Last summer, driving to Vermont, I detoured past my grandparents’ dairy farm. That’s how I think of it –their farm, on McGhee Hill Road–even though it’s been almost half a century since it changed hands, bought by city dwellers who turned the barn into a house and the house into guest quarters.
This time, instead of crawling past in my rental car, I parked. The new owner came out and against my will I started crying. She showed me around and I pointed out where the Christmas tree used to stand, where the long dining room and pantry used to be, the bedroom with the secret doorway.
As a little girl my sisters and I spent a week every summer at our grandparents’ farm, roaming the woods and fields and barn, going to Dairy Queen for ice cream.
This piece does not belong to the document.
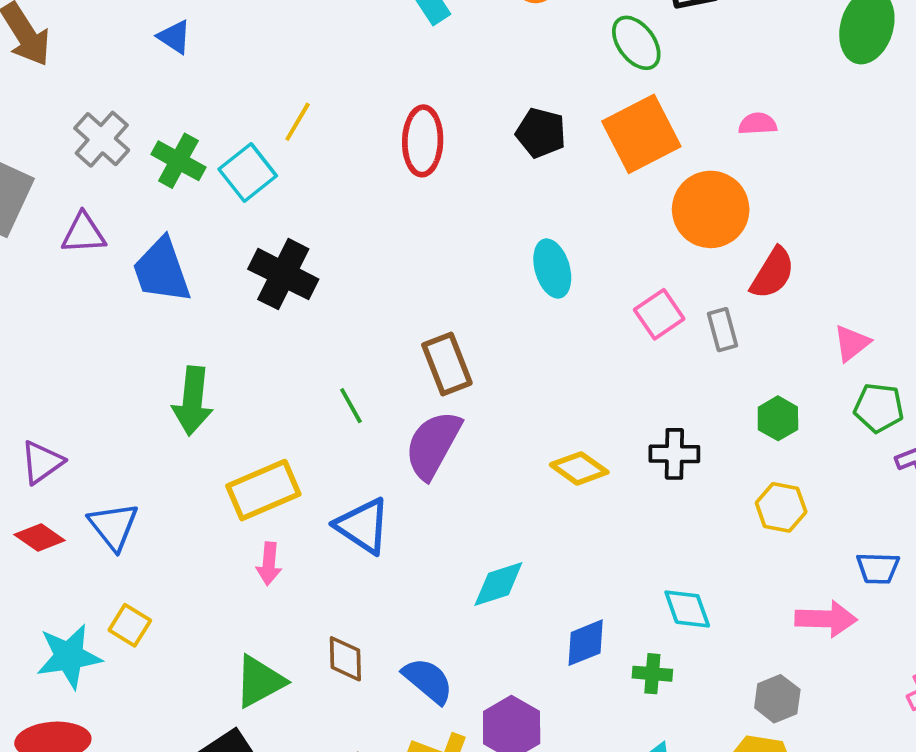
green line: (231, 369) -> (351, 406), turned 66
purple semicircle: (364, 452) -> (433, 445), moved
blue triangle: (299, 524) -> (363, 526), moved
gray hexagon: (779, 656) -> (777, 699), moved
My grandmother, big efficient whirlwind of a farm wife and English teacher. My grandfather, tall and lean and handsome, washing up with Lava soap at the soapstone wash sink, a man who didn’t finish high school but could recite endless poetry.
You can’t ever go back. But the past lives inside you, and it can’t ever be taken away, either.
Wake-up Call, by Armen Davoudian
I can see my mother, apron over her nightgown,
setting the table for breakfast, a stack of lavash
steaming at the center, honey and milk skin,
feta with fruit, chickpea-and-chicken mash
dusted with cinnamon. I can see my father,
already in his coveralls and cap,
filling a cup to the brim with hot tapwater
and emptying it into another cup
and emptying that cup into another
until all three are warmed for tea. I can hear
the kettle whistling and pull the covers tight
around my head, against the coming light,
for any moment now they will open the door
and lift the covers and find that I’m not there.